Currently, the largest limitation of the plugin is it’s reliance on storing all data in the memory of the graphics card - the VRAM. To demonstrate why it is such a limiting factor, let’s run through the process.

Since vast majority of people prefer to visualise their clouds as Sprites, this will be the scenario I’ll concentrate on.

To render a single sprite we need 4 vertices, each requires a 3D location (3 floats - 12 bytes) and a color (8-bit format - 4 bytes). This, together gives us memory requirement of 4 x (12 + 4) = 64 bytes per point. In other words, to render 100,000,000 points it will take approximately 6 GB of VRAM to store the cloud on top of everything else required for the scene.

And while I agree with the fact that most people looking into Point Cloud visualisations in a serious manner will probably own top-level hardware (the likes of Titans or Quadros), it will only help so much. What happens when you need a cloud of 1,000,000,000 points or more? I’ve already had companies asking to visualise close to 2 billion points using a single cloud file - to put that into perspective, you would need a 120 GB of VRAM for that - staggering!
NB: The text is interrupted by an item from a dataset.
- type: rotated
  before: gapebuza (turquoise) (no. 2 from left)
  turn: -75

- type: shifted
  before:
The above didn’t even touch on another, rather important matter - the Loading Times. Prefetching that amount of data may cause long delays and stuttering - both of which will degrade the end-user’s experience. With the streaming approach, only the relevant portion of the cloud is being transmitted, and there is no need for pre-loading large data sets.

Finally, many of you ask about the ability to efficiently update the data at runtime - be it for live data feeds from things like Kinect and LiDAR or to execute some form of CPU-driven animation. Using streaming makes this process significantly easier, more maintainable and expandable.

Instancing

As some of you might have noticed in the example shown above, the sprite uses 4 vertices to display 1 data point of the cloud - this means we are effectively duplicating the same data multiple times.
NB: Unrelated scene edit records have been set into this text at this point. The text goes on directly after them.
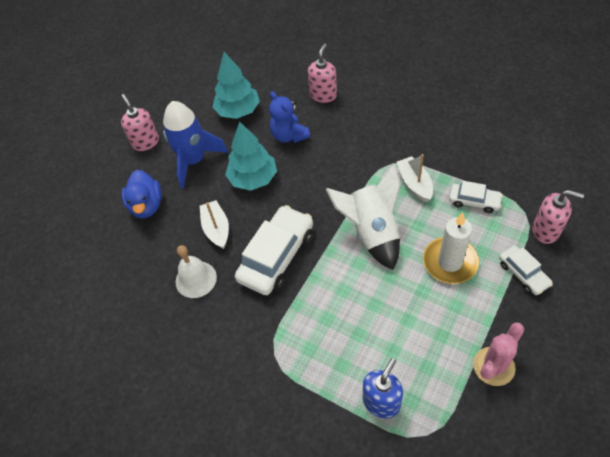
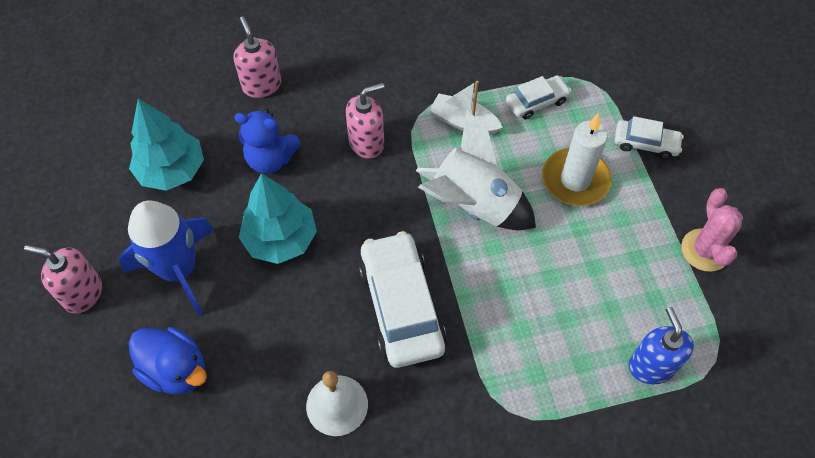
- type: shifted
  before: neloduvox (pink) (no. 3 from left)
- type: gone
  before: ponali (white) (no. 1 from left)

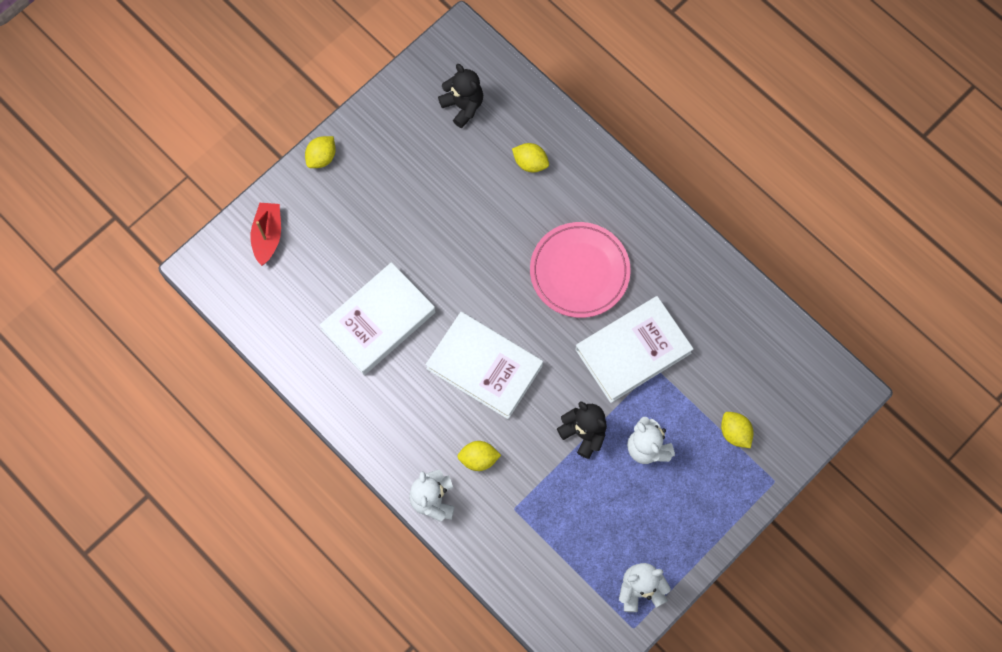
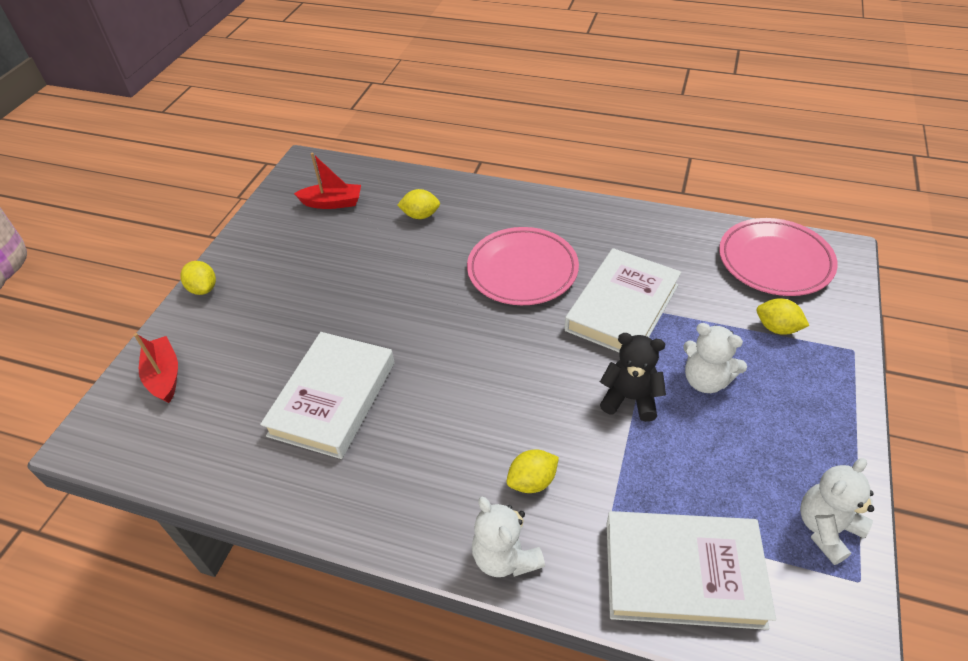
- type: swapped
  before:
Here’s where the Hardware Instancing comes in. In essence, it allows us to generate only a single sprite, then instruct the graphics card to render it any number of times, at given locations. As a result, we no longer have to waste precious memory bandwidth on unnecessary data.
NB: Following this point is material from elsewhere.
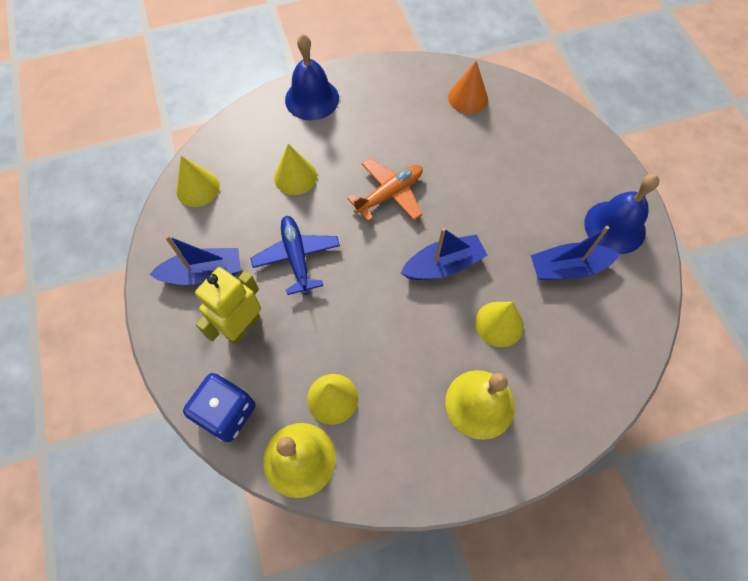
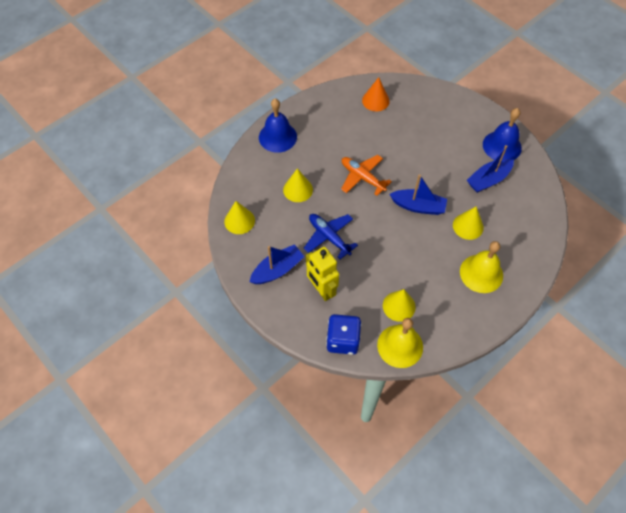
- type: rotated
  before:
This, in turn, will allow for much smoother operation and more point updates between individual frames.

So, what’s the problem?

TL;DR

The benchmarks show a drop in performance up to 50% compared to current approach. Few potential ideas, but nothing really concrete yet.

Full Version

Initially, I thought (well, hoped, really) that my implementation is simply incorrect and requires some minor corrections. However, after many hours of mundane comparisons with the Epic’s existing code and some consultations, I started entertaining the idea that the true problem lies somewhere else.

I’ve quickly ruled out memory bandwidth as the bottleneck, since the problem persisted even when there were no data updates.

Polycount was next on the suspect list so I’ve run the same test using different polygonal representations - from a simple triangle to an octagon (6 triangles). Unfortunately, the extremums variance was ~10% meaning I had to look elsewhere.

First sings of success started showing after I began experimenting with batching the number of instances (rendering more than 1 sprite per instance). It seemed like the system didn’t quite enjoy rendering hundreds of thousands of copies of the same object, which made sense, as there aren’t really many scenarios where you would need that anyway. Strangely though, the results weren’t very consistent.

Finally, during one of the tests, I accidentally forgot to re-enabled the color stream, which resulted is significant performance increase. Following this discovery, I’ve shortly found what seems to be the culprit - iterating over the instance data buffer (not even using the data itself) appears to be responsible for nearly the whole performance loss.